For thou art an holy people unto the LORD thy God: the LORD thy God hath chosen thee to be a special people unto himself, above all people that are upon the face of the earth.

That is self-explanatory.  We would not be loved by God if conditions were required for Him to love us.  We love Him because He first loved us.  However, despite his love arriving to us without conditions, much like we love an enemy, it doesn’t mean that love itself is unconditional.  Consider John 16:27:

For the Father himself loveth you, because ye have loved me, and have believed that I came out from God.

“Because ye have loved me” is a condition.  Also consider Psalm 139:21-22:

Do not I hate them, O LORD, that hate thee? and am not I grieved with those that rise up against thee?  I hate them with perfect hatred: I count them mine enemies.

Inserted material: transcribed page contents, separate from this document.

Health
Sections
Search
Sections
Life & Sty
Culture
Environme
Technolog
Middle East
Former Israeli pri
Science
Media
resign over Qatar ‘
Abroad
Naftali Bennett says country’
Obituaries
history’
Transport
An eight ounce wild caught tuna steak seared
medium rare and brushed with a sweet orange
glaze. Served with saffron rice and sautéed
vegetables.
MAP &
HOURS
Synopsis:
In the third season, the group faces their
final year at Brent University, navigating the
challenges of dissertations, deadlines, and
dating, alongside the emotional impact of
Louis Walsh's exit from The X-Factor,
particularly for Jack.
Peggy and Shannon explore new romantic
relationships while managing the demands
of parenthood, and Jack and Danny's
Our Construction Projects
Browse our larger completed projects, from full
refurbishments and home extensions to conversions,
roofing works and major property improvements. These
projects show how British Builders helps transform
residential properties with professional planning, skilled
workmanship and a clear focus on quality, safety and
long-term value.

A condition exists for God’s hatred.  Neither is His love unconditional.  Jesus said in Luke 16:13:

No servant can serve two masters: for either he will hate the one, and love the other; or else he will hold to the one, and despise the other. Ye cannot serve God and mammon.

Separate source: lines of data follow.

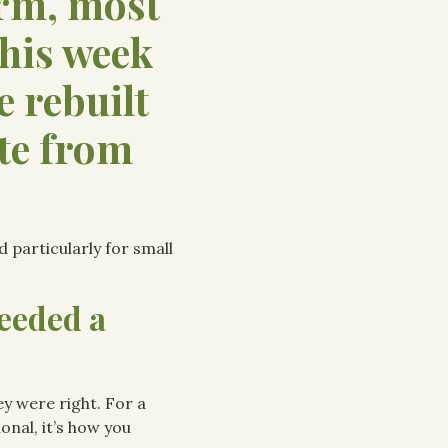
arm, most
This week
e rebuilt
te from
d particularly for small
eeded a
ey were right. For a
onal, it’s how you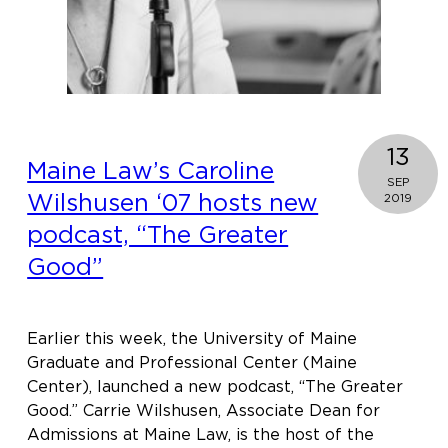
13
Maine Law’s Caroline
SEP
Wilshusen ‘07 hosts new
2019
podcast, “The Greater
Good”
Earlier this week, the University of Maine
Graduate and Professional Center (Maine
Center), launched a new podcast, “The Greater
Good.” Carrie Wilshusen, Associate Dean for
Admissions at Maine Law, is the host of the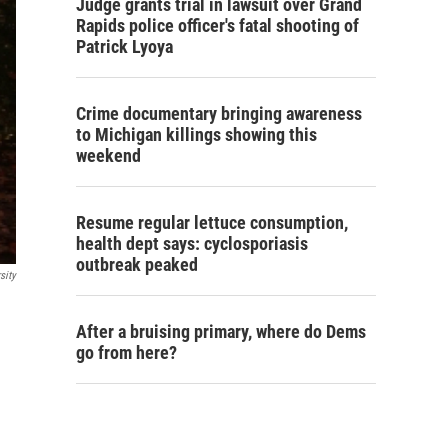
Judge grants trial in lawsuit over Grand
Rapids police officer's fatal shooting of
Patrick Lyoya
Crime documentary bringing awareness
to Michigan killings showing this
weekend
Resume regular lettuce consumption,
health dept says: cyclosporiasis
outbreak peaked
sity
After a bruising primary, where do Dems
go from here?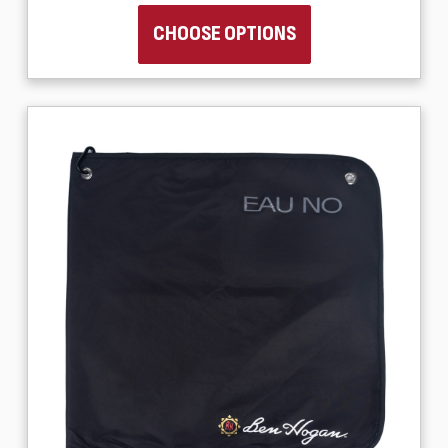
CHOOSE OPTIONS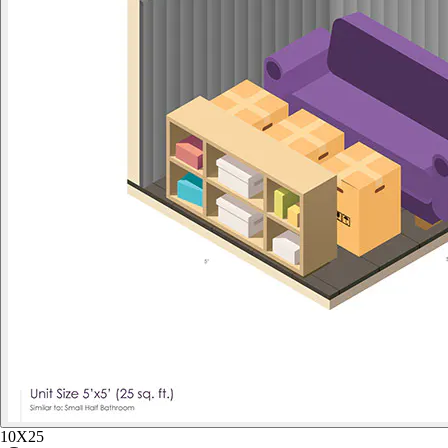
10X25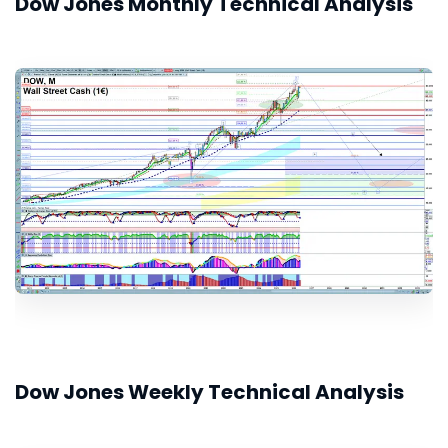
Dow Jones Monthly Technical Analysis
Dow Jones Weekly Technical Analysis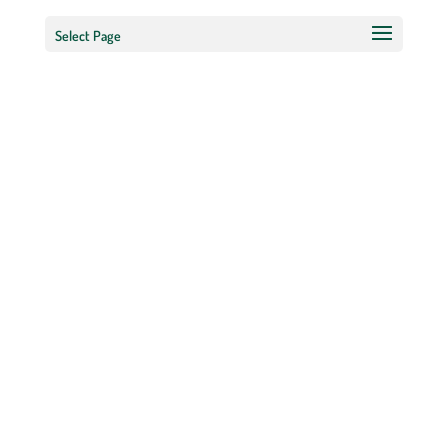
Select Page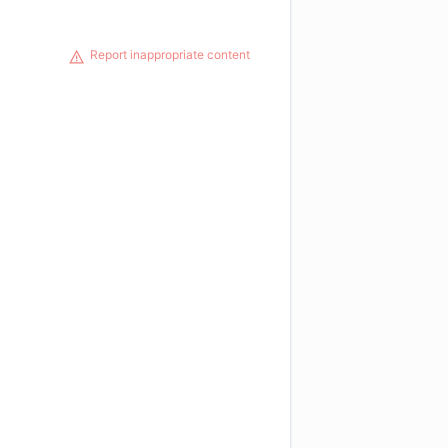
Report inappropriate content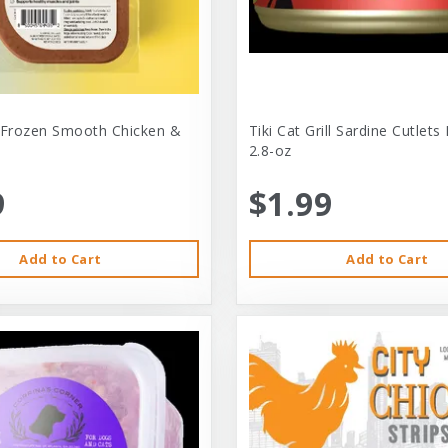
 Frozen Smooth Chicken &
Tiki Cat Grill Sardine Cutlets
2.8-oz
9
$1.99
Add to Cart
Add to Cart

Based on conditions, someone is loved and someone is hated.  The explanation behind “transactional love” is that someone has applied a condition and that’s bad.  If the recipient of the love doesn’t behave, he should be treated the same as if he did behave.  This twists the biblical truth of love again.
A father chastens a child, because he loves the child, not because he doesn’t.  Hebrews 12:6 says:

For whom the Lord loveth he chasteneth, and scourgeth every son whom he receiveth. 

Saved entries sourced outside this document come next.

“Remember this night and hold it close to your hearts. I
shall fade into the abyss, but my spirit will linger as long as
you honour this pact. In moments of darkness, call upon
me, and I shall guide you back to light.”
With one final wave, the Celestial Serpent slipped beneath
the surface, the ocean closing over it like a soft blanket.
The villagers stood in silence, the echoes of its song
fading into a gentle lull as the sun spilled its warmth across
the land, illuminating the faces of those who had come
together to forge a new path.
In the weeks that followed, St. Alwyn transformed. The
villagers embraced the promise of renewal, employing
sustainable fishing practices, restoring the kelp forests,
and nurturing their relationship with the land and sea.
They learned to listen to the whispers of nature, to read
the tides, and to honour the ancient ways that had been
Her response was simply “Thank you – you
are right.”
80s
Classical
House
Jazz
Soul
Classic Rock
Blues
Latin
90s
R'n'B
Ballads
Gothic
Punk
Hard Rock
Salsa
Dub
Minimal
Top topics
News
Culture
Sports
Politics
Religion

The child should be afraid of chastening.  That is a motivating factor for obedience.  A loving parent won’t allow a disobedient child.  He will chasten.  Actual love is called “transactional.”  It is a term intended to diminish biblical love as unloving, merely transactional.
I’ve read the adjective “narcissistic” applied to “transactional love.”  A narcissist apparently sets terms, selfish ones, and expects the recipient to fulfill those to receive the desired treatment.  This transaction must be selfish, so it isn’t loving.  This parent wants an obedient child, and the idea here is that he withholds his love in order to get that.  No.  The parent wants an obedient child, so he chastens, because he loves the child.  God wants obedience.  Success is obedience.  He is caring for his child by providing discipline.
Because of phony adjectives like unconditional and transactional, another adjective is now added, “tough.”  A parent, a boss, a teacher, a pastor use “tough love.”  Reach into your love tool box for whatever brand of love it is, and in this case, “tough” is the tool needed.  I get it, but it’s still just love.
“Transactional”  is a negotiating ploy by a narcissist.  He wants to get away with sin, and actually keep receiving good treatment for sinning.  When he doesn’t, he claims he isn’t being loved.  Wrong.  He isn’t loving.  He is using a manipulative, rebellious behavior to browbeat and coerce.  He’s a hateful person, who wants good treatment in a transaction himself.  He provides actual bad behavior and wants acceptance and approval for it.  Some might call this coddling.  He’s coddled, so he always feels like the victim when he’s treated badly for bad behavior.
Love is resplendent.  Love shines through a prism into various colors and hues, a veritable kaleidoscope.  It is of God.  God is one.  Love is one.  Love.  No adjectives.

2 Comments

  1. Yes, DanielL.

    There are ways that God's love is unconditional, what some have called his benevolent love, He loves the whole world, rains on both the evil and the good, but then you have verses that state these conditions that debunk the contemporary evangelical understanding, used as a means of pandering, because especially millennials want to live like they want with total acceptance and approval, and feel entitled to label it has unloving if they don't get that.